Masken im höfischen Bereich spielten auch bei Turnieren eine Rolle (Wechselvisiere), im Theater und bei den Maskenbällen, deren großer Fan der Überlieferung nach Maria Theresia war. Auch wenn die Maske 2020 zum ungeliebten Maskottchen der Pandemie geworden ist, so war sie doch immer ein Symbol der Freiheit und Entgrenzung (Ritus, Karneval). Die Verkleidungsfreude der Menschen des Rokoko, aber auch herauf bis in die Zeit des Biedermeier war enorm. Theaterzeitungen berichteten über die jeweils neueste Maskenmode, auf deren "Flirtpotenzial" man setzen konnte, so die Direktorin.

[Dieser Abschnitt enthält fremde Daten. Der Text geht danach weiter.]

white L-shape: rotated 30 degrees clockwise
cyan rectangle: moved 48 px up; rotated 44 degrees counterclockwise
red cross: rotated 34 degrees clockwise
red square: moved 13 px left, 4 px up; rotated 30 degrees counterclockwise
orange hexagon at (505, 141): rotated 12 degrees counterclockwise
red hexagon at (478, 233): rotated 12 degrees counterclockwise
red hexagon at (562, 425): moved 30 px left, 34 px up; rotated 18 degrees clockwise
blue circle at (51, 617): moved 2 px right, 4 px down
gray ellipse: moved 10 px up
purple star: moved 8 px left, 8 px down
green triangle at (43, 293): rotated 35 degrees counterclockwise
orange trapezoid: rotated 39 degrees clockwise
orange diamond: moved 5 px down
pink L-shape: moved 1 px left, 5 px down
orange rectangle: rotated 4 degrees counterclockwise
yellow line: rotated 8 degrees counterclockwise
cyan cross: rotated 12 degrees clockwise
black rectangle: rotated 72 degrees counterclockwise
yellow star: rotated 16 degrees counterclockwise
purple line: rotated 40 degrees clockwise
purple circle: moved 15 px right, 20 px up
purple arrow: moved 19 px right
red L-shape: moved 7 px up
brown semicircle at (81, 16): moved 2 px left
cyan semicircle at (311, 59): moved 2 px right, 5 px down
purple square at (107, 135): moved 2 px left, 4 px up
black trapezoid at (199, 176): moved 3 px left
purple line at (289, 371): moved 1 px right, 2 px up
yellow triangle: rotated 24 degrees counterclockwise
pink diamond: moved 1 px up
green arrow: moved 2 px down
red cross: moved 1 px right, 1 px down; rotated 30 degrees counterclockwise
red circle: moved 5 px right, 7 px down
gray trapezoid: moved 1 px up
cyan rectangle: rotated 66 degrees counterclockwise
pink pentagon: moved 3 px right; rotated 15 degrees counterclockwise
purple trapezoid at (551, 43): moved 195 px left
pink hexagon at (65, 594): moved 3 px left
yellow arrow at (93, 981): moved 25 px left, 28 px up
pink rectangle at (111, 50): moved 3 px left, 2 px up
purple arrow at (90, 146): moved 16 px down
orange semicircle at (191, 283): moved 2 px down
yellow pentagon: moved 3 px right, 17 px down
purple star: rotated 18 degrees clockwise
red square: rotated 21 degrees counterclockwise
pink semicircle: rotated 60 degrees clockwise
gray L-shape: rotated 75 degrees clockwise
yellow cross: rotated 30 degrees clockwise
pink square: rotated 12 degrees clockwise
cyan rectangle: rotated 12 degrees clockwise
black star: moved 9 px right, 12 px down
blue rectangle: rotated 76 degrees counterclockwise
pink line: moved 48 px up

Und es wäre nicht Wien, würde die Ausstellung (Untertitel: Masken und Seuchen am Wiener Hof 1500–1918) nicht doch auf das Morbide abzielen. Vier maßgebliche, eine Spur der Vernichtung hinterlassen habende Seuchen des Mittelalters und der Neuzeit stehen im Mittelpunkt: Pest, Cholera, Pocken und Spanische Grippe. Auch das Kaiserhaus blieb nicht verschont. Die Ausstellung schlüsselt die entsprechende Medizin- und Gesundheitsgeschichte in wenigen, aber aussagekräftigen Schrift- und Bilddokumenten auf, mit Videoerklärungen. Das reicht von Pestordnungen und Rezepturen über Bleistiftzeichnungen von Pestspitälern bis hin zu Aberglaubensschmuck auf Porträts von Infantinnen.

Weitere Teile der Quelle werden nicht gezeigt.